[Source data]
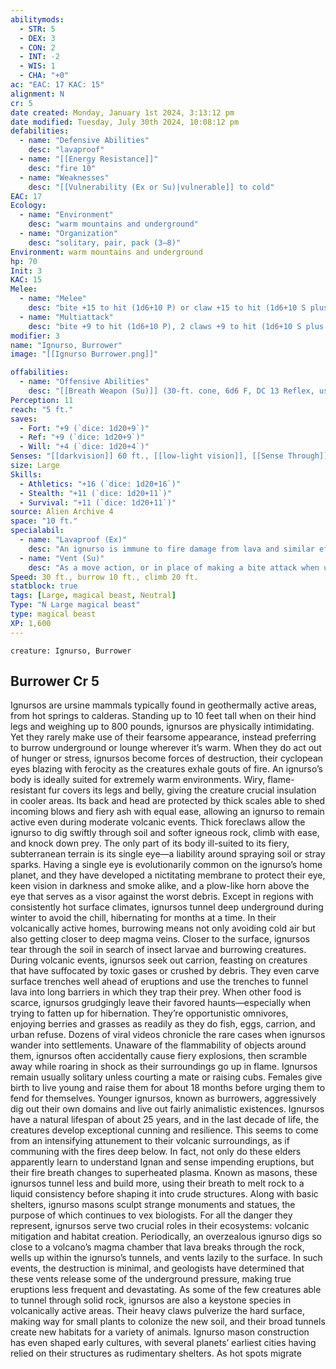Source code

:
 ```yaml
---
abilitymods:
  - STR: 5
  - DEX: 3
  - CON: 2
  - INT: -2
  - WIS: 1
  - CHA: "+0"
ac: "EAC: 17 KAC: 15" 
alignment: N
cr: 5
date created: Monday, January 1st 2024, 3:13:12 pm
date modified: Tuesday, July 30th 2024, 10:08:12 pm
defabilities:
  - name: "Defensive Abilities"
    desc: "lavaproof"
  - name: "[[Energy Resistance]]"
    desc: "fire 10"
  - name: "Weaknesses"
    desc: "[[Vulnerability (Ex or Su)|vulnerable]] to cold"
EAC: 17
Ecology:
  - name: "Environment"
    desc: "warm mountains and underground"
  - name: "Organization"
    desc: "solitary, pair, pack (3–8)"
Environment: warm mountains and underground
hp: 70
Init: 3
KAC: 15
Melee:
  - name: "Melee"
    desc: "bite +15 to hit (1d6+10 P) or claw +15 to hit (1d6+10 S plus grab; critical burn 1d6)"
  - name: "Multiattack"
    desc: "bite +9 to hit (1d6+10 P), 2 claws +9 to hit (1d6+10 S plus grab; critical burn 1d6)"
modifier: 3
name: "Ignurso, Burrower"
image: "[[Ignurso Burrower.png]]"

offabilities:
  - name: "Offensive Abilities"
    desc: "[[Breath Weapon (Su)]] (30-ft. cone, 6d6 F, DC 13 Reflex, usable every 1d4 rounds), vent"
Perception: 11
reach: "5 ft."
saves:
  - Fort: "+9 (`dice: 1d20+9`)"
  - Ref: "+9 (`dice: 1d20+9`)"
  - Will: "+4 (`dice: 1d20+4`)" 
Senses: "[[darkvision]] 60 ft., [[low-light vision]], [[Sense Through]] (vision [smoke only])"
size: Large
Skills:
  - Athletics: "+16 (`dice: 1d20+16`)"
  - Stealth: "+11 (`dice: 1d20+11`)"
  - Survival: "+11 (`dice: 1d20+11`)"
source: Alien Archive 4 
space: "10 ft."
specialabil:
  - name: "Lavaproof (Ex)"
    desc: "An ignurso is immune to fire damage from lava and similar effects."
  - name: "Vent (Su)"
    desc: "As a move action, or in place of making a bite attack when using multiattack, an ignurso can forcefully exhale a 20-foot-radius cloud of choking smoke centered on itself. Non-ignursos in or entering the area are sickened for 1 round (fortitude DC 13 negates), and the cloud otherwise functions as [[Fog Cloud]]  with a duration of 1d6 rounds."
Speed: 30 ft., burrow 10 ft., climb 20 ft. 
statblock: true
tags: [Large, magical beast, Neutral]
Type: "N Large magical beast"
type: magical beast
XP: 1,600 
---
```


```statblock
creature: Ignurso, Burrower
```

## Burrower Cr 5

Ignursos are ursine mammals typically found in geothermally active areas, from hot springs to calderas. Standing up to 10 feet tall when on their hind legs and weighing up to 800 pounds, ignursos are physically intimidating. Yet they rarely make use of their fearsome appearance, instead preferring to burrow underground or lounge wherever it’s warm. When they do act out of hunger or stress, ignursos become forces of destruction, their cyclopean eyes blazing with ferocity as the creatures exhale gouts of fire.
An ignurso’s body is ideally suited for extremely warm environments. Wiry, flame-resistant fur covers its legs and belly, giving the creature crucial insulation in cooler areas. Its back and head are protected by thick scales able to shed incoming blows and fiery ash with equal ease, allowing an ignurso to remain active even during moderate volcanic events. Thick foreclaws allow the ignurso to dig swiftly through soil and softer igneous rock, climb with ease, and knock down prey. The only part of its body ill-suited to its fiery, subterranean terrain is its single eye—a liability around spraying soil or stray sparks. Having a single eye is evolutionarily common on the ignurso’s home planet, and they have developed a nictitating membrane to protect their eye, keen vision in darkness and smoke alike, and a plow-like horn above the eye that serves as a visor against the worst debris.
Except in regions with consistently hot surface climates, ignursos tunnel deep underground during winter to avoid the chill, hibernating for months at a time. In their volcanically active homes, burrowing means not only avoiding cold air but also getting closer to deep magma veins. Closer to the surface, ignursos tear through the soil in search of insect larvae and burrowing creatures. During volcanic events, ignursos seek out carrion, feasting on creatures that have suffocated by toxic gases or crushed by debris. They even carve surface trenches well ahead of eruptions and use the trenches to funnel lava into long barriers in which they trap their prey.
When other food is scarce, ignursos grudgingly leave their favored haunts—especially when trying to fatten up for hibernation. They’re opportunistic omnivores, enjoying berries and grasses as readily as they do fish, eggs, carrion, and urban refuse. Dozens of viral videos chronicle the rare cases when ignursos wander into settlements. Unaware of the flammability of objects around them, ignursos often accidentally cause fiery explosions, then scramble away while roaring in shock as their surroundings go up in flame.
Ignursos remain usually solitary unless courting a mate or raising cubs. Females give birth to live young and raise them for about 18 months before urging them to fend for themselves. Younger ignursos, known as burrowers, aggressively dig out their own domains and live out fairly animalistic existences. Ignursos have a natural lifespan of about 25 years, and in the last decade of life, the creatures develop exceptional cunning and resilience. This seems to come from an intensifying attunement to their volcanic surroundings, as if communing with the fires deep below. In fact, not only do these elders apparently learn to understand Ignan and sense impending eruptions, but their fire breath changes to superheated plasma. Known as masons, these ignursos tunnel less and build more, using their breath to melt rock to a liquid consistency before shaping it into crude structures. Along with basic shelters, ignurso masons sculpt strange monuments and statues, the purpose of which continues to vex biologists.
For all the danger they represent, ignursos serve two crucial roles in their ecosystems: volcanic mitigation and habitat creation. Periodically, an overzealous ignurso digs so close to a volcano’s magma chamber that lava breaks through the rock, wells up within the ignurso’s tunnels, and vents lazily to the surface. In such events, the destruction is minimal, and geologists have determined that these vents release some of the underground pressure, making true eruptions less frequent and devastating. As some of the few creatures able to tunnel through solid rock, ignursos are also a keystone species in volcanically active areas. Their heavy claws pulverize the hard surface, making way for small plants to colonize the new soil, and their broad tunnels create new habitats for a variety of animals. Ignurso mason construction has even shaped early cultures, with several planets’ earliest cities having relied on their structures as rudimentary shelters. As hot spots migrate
--
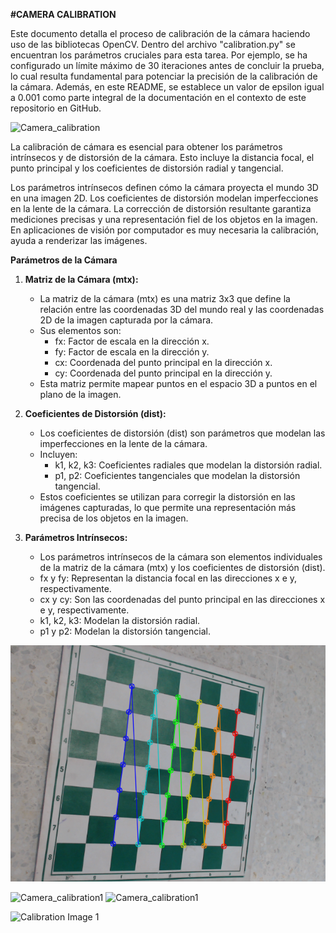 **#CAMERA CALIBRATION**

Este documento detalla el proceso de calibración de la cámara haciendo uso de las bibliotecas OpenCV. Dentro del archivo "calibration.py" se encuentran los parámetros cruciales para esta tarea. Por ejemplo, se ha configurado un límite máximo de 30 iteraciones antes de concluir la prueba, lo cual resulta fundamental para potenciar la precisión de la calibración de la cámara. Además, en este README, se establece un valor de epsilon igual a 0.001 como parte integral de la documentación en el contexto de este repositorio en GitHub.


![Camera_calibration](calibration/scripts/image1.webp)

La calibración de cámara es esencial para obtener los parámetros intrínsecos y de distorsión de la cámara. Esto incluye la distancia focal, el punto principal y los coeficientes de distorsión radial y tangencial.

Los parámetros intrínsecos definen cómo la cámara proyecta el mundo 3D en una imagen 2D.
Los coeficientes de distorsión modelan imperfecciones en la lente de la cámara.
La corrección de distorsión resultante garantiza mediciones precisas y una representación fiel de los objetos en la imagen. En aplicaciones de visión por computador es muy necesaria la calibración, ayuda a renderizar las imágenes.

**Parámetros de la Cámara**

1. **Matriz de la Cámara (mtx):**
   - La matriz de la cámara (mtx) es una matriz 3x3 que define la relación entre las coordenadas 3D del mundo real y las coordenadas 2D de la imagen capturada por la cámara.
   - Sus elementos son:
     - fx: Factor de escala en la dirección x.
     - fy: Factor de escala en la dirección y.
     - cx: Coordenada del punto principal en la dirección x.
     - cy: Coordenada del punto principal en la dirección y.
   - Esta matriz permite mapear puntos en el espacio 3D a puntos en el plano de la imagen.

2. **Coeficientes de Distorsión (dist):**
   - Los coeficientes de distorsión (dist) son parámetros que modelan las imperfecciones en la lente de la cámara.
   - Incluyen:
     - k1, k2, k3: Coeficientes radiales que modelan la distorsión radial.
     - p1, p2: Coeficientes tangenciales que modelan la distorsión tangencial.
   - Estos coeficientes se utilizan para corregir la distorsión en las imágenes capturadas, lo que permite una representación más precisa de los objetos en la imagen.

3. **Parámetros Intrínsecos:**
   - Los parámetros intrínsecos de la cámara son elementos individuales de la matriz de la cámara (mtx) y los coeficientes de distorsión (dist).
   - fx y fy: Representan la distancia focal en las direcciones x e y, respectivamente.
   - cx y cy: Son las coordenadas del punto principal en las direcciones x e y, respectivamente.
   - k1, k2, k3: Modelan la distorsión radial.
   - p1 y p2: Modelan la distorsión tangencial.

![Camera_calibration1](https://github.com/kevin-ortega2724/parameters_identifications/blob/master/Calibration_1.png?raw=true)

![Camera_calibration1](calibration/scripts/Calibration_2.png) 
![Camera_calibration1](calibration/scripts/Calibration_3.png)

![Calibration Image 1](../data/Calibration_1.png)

# WHAT YOU SHOULD DO
Using the entries above, output exactly the lines between the line holding "de la Cámara**" and the line holding "- fx: Factor", end lines included, and nothing more.

# THE COMPLETED TASK
**Parámetros de la Cámara**

1. **Matriz de la Cámara (mtx):**
   - La matriz de la cámara (mtx) es una matriz 3x3 que define la relación entre las coordenadas 3D del mundo real y las coordenadas 2D de la imagen capturada por la cámara.
   - Sus elementos son:
     - fx: Factor de escala en la dirección x.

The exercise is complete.